Done with Africa, travel author Paul Theroux looks stateside

Author Paul Theroux returns to Africa in his latest book, "The Last Train to Zona Verde."
(Credit, left: Christopher Reynolds/Los Angeles Times)

It’s been half a century since Paul Theroux showed up as a fresh-faced Peace Corps volunteer in Malawi, Africa. It’s been 38 years since “The Great Railway Bazaar” made his name as a travel writer, and about 11 since he traveled overland from Cairo to Cape Town for the book “Dark Star Safari.”

His newest work is “The Last Train to Zona Verde: My Ultimate African Safari,” which begins in Cape Town and winds up amid menace and melancholy in Angola. It’s an “ultimate” safari, all right -- in the sense that he’s done with Africa now.

But other things are percolating. I recently sat with Theroux, 72, in the Polo Lounge at the Beverly Hills Hotel to talk about Africa, footloose authors from Massachusetts, and why he recently attended a gun show in Southaven, Miss. Here’s an edited excerpt from the interview.


How did this latest Africa book happen?

I started thinking about going back to Africa almost from the very beginning, from the time I left.… I thought, I want to see what happened to my school, what happened to my friends, and I also wanted to go to places I hadn’t been to before, Sudan and Ethiopia. So going overland from Cairo to Cape Town was a revelation to me. It was difficult, it was dangerous at times. But it was full of enlightenment.

And then, I thought: I’ll let 10 years pass and I’ll continue the trip, resuming in Cape Town, seeing what changes had taken place there. Actually, I had Angola on my mind. Angola is off the map. Tourists don’t go there. There are no wild animals there -- they’ve all been blown up by land mines, or eaten.… A place that doesn’t welcome tourists, that’s really difficult and off the map, is a place I want to see.

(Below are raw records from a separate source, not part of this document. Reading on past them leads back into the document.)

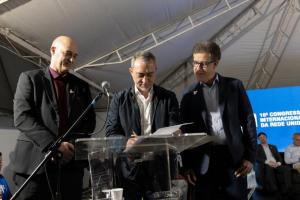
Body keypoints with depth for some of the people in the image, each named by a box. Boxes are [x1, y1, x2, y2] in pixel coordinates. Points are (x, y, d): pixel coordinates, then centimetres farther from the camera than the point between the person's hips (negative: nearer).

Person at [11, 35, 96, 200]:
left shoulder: (81, 86, 19)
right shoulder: (30, 78, 7)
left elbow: (89, 121, 14)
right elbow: (22, 117, -5)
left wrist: (72, 145, -6)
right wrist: (54, 145, -15)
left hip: (70, 162, 3)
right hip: (35, 161, -3)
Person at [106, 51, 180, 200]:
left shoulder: (168, 98, 7)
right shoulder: (119, 99, 6)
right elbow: (111, 133, 1)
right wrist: (126, 141, -20)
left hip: (159, 169, 1)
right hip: (129, 170, 0)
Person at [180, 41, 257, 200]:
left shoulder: (234, 86, 6)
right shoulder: (189, 95, 8)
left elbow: (248, 121, 6)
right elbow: (185, 132, 8)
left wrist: (250, 156, -1)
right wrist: (187, 165, 1)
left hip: (234, 157, 0)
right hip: (202, 162, 0)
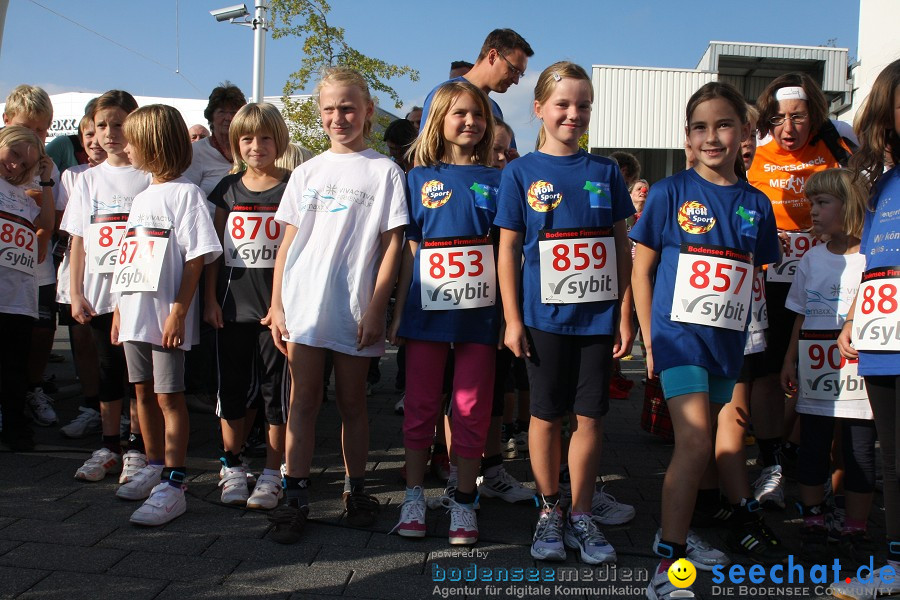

What was the riskiest moment?

The worst thing that can happen to you in travel is having a gun pointed at you by a very young person. That’s happened to me maybe four times in my life. I didn’t like it. Or having a rusty spear jabbed at you, as happened to me in New Guinea. On this trip, I would say [it was] being driven by a drunken driver in Southern Angola. Speeding, drunken, bad road. I’m telling him to slow down, he doesn’t care. Music’s playing. I think: I don’t need this. It’s not as dangerous as being shot at, but it’s, you know, my limit.… One wrong move, we’re off the road, we’re in a tree, we’re going to have a head-on collision.

What’s the difference between you as a 22-year-old traveler and you as a 72-year-old?

I’m the same traveler that I was. If anything, I’m more patient, more grateful. Look at my life. I mean, I’ve been very, very lucky in my travel. Think of the awful things that could have happened to me -- and nearly did happen to me.… In the course of this trip, three people that I met died. And I discovered that a fourth one -- a woman that I met in South Africa, Vicki, [who was running a bed-and-breakfast], was stabbed to death by her husband.

Your home town, Medford, Mass., is a 20-minute train ride from Jack Kerouac’s home town, Lowell. (In May, Theroux wrote about revisiting the two towns for the magazine Penta.) Have you reread “On the Road” lately?

Not that long ago.… I didn’t make it all the way through. I found part of it heavy going, part of it just hurried.... But a lot of books that you read as a youth don’t stand up. “A Catcher in the Rye” didn’t stand up. “On the Road” didn’t stand up. Henry Miller doesn’t stand up. But at the time [when you’re 18], you’re thinking, “God, this is great!” Even “The Stranger,” Albert Camus, didn’t stand up. But … you reread “Madame Bovary” and you think, “My God, this is a masterpiece. This is the most wonderful book.”

I’ve been reading Nancy Drew books to my daughter, and in the last page or two, just as things are wrapping up, you can always count on the author to toss in a tantalizing reference to the next adventure in the series. I got the same sensation in the closing paragraphs of “The Last Train to Zona Verde,” when you wrote that all those red rural roads in Africa reminded you of the red roads of the American South. Is the American South your next project? If so, why?

It’s the way in which the rural South resembles the Third World. They face the same problems. Housing. Access to medical care. HIV. Education. Challenges. And at the same time, like the Third World, there are very salubrious cities. Augusta is beautiful. Atlanta is a big, bustling city. Tuscaloosa is a college town, big sports teams, they make Mercedes there. But they’re islands, and everything outside of those places is filled with difficulty. There’s a place, Allendale, South Carolina … it looks like Zimbabwe. A place where the farms aren’t farming and the factories are closed and the schools aren’t very good. Dirt roads, substandard housing.…

I’ve made three trips, each one about three weeks. I still haven’t been to Louisiana or Arkansas, which I’d like to. But I’ve made friends.… I went to Oxford, Miss., after going to a gun show in Southaven, Mississippi, and I can tell you, the gun show was a thousand times more interesting than Faulkner’s house.